Despite Obama’s promises that the stimulus plan would be transparent and free of politics, the government is handing out $720 million for border upgrades under a process that is both secretive and susceptible to political influence. This allowed low-priority projects such as the checkpoint in Whitetail, Mont., to skip ahead of more pressing concerns, according to documents revealed to The Associated Press.

A House oversight committee has added the checkpoint projects to its investigation into how the stimulus money is being spent. The top Republican on that committee, California Rep. Darrell Issa, sent a letter to Homeland Security Secretary Janet Napolitano on Wednesday, questioning why some projects leapfrogged others.

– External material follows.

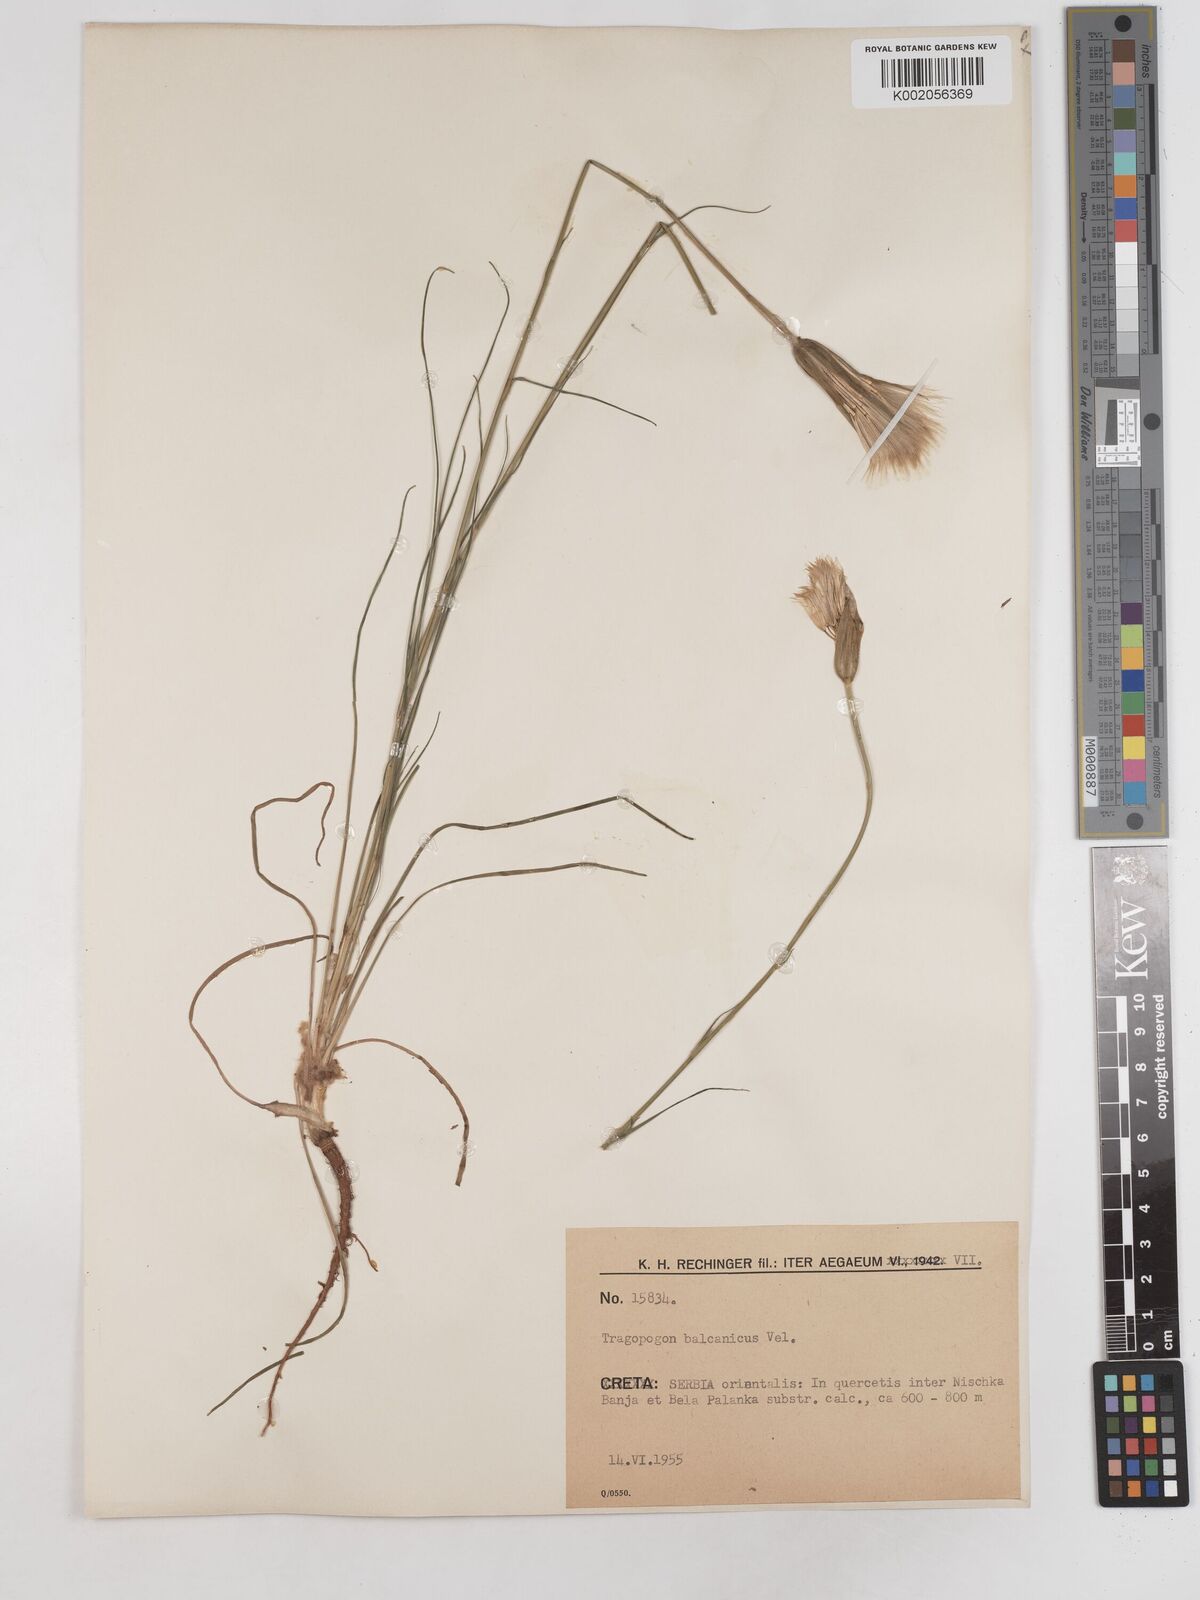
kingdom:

It wasn’t supposed to be that way.

In 2004, Congress ordered Homeland Security to create a list, updated annually, of the most important repairs at checkpoints nationwide.

But the Obama administration continued a Bush administration practice of considering other, more subjective factors when deciding which projects get money.

The results:

• A border station in Napolitano’s home state of Arizona is getting $199 million, five times more than any other station. It was not rated among the neediest projects on the master list.

• A checkpoint in Laredo, Texas, which serves more than 55,000 travelers and 4,200 trucks a day, is rated among the government’s highest priorities but was passed over.

• The Westhope, N.D., checkpoint, which serves about 73 people a day and is among the lowest-priority projects, is set to get nearly $15 million for renovations.

• The Whitetail project — a border station the size and cost of a Hollywood mansion — benefited from two allies, Montana Sens. Max Baucus and Jon Tester. Both pressed Napolitano to finance projects in their state.

Customs and Border Protection, the Homeland Security agency overseeing border projects, allowed the AP to review the list but will not make it public or explain its justifications for deviating from it.

Customs officials said they wouldn’t release the master list because it was just a starting point and subject to misunderstanding. They acknowledged there’s no way for the public to know whether they are cherry-picking projects.

Some discrepancies between the stimulus plan and the priority list can be attributed to Congress, which set aside separate pools of money for large and small border stations. That guaranteed that a few small, probably lower-rated projects would be chosen ahead of bigger, higher-priority projects.

But it doesn’t explain all the discrepancies, because even within the two pools, Homeland Security sometimes reached way down on the list when selecting projects.